TASK ITEM: Render the data below as a Markdown table with the columns "Row" and "Line," numbering each non-blank line in order and skipping blank lines. Leave the pictures out of the table.

RECORDS PROVIDED:
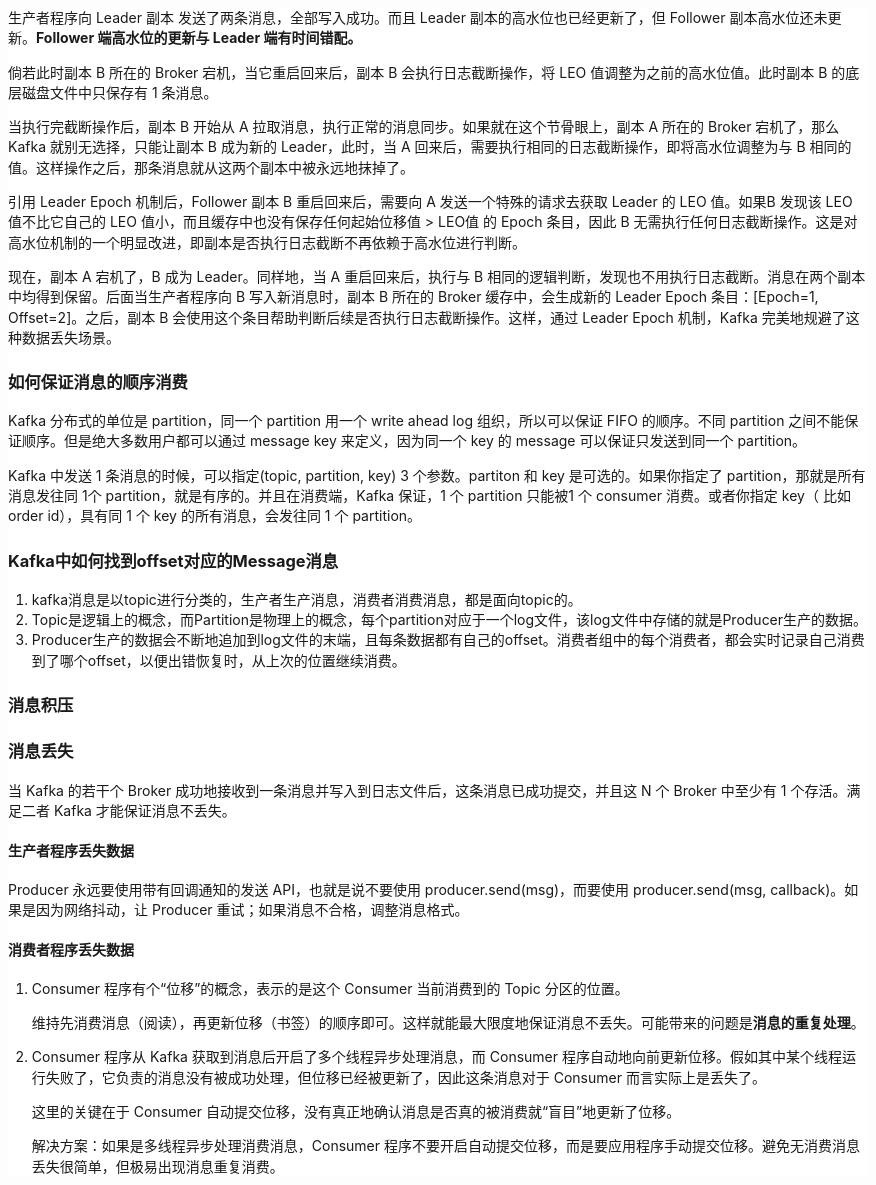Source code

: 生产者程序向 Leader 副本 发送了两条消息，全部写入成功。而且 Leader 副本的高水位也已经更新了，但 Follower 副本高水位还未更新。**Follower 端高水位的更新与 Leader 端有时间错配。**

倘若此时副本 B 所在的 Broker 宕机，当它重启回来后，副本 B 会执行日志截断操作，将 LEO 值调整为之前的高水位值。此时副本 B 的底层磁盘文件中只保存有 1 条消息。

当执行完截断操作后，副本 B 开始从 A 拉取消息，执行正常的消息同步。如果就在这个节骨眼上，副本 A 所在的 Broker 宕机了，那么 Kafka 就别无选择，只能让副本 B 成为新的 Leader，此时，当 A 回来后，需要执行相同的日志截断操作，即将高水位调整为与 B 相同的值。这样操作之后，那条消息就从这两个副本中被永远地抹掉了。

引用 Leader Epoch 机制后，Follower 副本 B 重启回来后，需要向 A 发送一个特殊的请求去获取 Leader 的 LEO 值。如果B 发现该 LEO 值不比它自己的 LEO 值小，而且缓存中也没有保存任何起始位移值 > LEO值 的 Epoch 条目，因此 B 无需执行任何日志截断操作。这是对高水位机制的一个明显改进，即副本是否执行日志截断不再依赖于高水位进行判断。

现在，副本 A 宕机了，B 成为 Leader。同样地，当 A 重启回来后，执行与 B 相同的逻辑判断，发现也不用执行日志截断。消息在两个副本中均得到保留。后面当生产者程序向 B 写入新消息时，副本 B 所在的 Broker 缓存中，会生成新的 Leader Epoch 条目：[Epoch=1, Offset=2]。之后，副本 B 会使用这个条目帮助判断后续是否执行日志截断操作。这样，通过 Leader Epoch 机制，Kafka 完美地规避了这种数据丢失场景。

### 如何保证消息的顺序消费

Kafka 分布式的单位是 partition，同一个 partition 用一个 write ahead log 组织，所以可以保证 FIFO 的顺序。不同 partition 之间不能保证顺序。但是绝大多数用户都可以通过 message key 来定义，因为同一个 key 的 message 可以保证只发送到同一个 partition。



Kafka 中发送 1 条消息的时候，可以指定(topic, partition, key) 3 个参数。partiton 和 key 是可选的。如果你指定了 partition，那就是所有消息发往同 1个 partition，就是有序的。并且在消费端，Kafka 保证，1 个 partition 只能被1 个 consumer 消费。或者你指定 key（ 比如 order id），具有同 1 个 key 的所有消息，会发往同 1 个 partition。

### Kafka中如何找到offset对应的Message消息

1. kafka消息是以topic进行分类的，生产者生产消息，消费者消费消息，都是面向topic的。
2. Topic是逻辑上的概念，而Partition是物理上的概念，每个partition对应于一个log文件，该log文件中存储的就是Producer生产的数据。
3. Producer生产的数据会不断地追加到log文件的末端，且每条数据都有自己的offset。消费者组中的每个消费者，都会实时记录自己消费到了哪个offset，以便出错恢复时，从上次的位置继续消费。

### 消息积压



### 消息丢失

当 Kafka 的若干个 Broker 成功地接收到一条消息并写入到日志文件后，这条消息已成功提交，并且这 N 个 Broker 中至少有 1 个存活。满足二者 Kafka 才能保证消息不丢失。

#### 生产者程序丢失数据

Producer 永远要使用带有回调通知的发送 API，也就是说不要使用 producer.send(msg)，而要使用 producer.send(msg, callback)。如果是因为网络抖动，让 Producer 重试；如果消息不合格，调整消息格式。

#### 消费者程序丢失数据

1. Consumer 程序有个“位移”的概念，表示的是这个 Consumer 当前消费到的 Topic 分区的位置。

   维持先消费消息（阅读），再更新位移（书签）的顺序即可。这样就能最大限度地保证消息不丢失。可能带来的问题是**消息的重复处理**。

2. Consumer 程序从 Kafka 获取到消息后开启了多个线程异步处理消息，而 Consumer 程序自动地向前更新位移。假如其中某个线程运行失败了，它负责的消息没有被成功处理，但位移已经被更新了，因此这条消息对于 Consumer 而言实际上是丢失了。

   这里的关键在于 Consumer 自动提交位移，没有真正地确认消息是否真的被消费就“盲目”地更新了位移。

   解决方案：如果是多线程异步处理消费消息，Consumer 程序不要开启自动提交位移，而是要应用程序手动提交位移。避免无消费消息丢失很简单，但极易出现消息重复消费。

WRITTEN REPLY:
| Row | Line |
|---|---|
| 1 | Source code |
| 2 | : 生产者程序向 Leader 副本 发送了两条消息，全部写入成功。而且 Leader 副本的高水位也已经更新了，但 Follower 副本高水位还未更新。**Follower 端高水位的更新与 Leader 端有时间错配。** |
| 3 | 倘若此时副本 B 所在的 Broker 宕机，当它重启回来后，副本 B 会执行日志截断操作，将 LEO 值调整为之前的高水位值。此时副本 B 的底层磁盘文件中只保存有 1 条消息。 |
| 4 | 当执行完截断操作后，副本 B 开始从 A 拉取消息，执行正常的消息同步。如果就在这个节骨眼上，副本 A 所在的 Broker 宕机了，那么 Kafka 就别无选择，只能让副本 B 成为新的 Leader，此时，当 A 回来后，需要执行相同的日志截断操作，即将高水位调整为与 B 相同的值。这样操作之后，那条消息就从这两个副本中被永远地抹掉了。 |
| 5 | 引用 Leader Epoch 机制后，Follower 副本 B 重启回来后，需要向 A 发送一个特殊的请求去获取 Leader 的 LEO 值。如果B 发现该 LEO 值不比它自己的 LEO 值小，而且缓存中也没有保存任何起始位移值 > LEO值 的 Epoch 条目，因此 B 无需执行任何日志截断操作。这是对高水位机制的一个明显改进，即副本是否执行日志截断不再依赖于高水位进行判断。 |
| 6 | 现在，副本 A 宕机了，B 成为 Leader。同样地，当 A 重启回来后，执行与 B 相同的逻辑判断，发现也不用执行日志截断。消息在两个副本中均得到保留。后面当生产者程序向 B 写入新消息时，副本 B 所在的 Broker 缓存中，会生成新的 Leader Epoch 条目：[Epoch=1, Offset=2]。之后，副本 B 会使用这个条目帮助判断后续是否执行日志截断操作。这样，通过 Leader Epoch 机制，Kafka 完美地规避了这种数据丢失场景。 |
| 7 | ### 如何保证消息的顺序消费 |
| 8 | Kafka 分布式的单位是 partition，同一个 partition 用一个 write ahead log 组织，所以可以保证 FIFO 的顺序。不同 partition 之间不能保证顺序。但是绝大多数用户都可以通过 message key 来定义，因为同一个 key 的 message 可以保证只发送到同一个 partition。 |
| 9 | Kafka 中发送 1 条消息的时候，可以指定(topic, partition, key) 3 个参数。partiton 和 key 是可选的。如果你指定了 partition，那就是所有消息发往同 1个 partition，就是有序的。并且在消费端，Kafka 保证，1 个 partition 只能被1 个 consumer 消费。或者你指定 key（ 比如 order id），具有同 1 个 key 的所有消息，会发往同 1 个 partition。 |
| 10 | ### Kafka中如何找到offset对应的Message消息 |
| 11 | 1. kafka消息是以topic进行分类的，生产者生产消息，消费者消费消息，都是面向topic的。 |
| 12 | 2. Topic是逻辑上的概念，而Partition是物理上的概念，每个partition对应于一个log文件，该log文件中存储的就是Producer生产的数据。 |
| 13 | 3. Producer生产的数据会不断地追加到log文件的末端，且每条数据都有自己的offset。消费者组中的每个消费者，都会实时记录自己消费到了哪个offset，以便出错恢复时，从上次的位置继续消费。 |
| 14 | ### 消息积压 |
| 15 | ### 消息丢失 |
| 16 | 当 Kafka 的若干个 Broker 成功地接收到一条消息并写入到日志文件后，这条消息已成功提交，并且这 N 个 Broker 中至少有 1 个存活。满足二者 Kafka 才能保证消息不丢失。 |
| 17 | #### 生产者程序丢失数据 |
| 18 | Producer 永远要使用带有回调通知的发送 API，也就是说不要使用 producer.send(msg)，而要使用 producer.send(msg, callback)。如果是因为网络抖动，让 Producer 重试；如果消息不合格，调整消息格式。 |
| 19 | #### 消费者程序丢失数据 |
| 20 | 1. Consumer 程序有个“位移”的概念，表示的是这个 Consumer 当前消费到的 Topic 分区的位置。 |
| 21 |    维持先消费消息（阅读），再更新位移（书签）的顺序即可。这样就能最大限度地保证消息不丢失。可能带来的问题是**消息的重复处理**。 |
| 22 | 2. Consumer 程序从 Kafka 获取到消息后开启了多个线程异步处理消息，而 Consumer 程序自动地向前更新位移。假如其中某个线程运行失败了，它负责的消息没有被成功处理，但位移已经被更新了，因此这条消息对于 Consumer 而言实际上是丢失了。 |
| 23 |    这里的关键在于 Consumer 自动提交位移，没有真正地确认消息是否真的被消费就“盲目”地更新了位移。 |
| 24 |    解决方案：如果是多线程异步处理消费消息，Consumer 程序不要开启自动提交位移，而是要应用程序手动提交位移。避免无消费消息丢失很简单，但极易出现消息重复消费。 |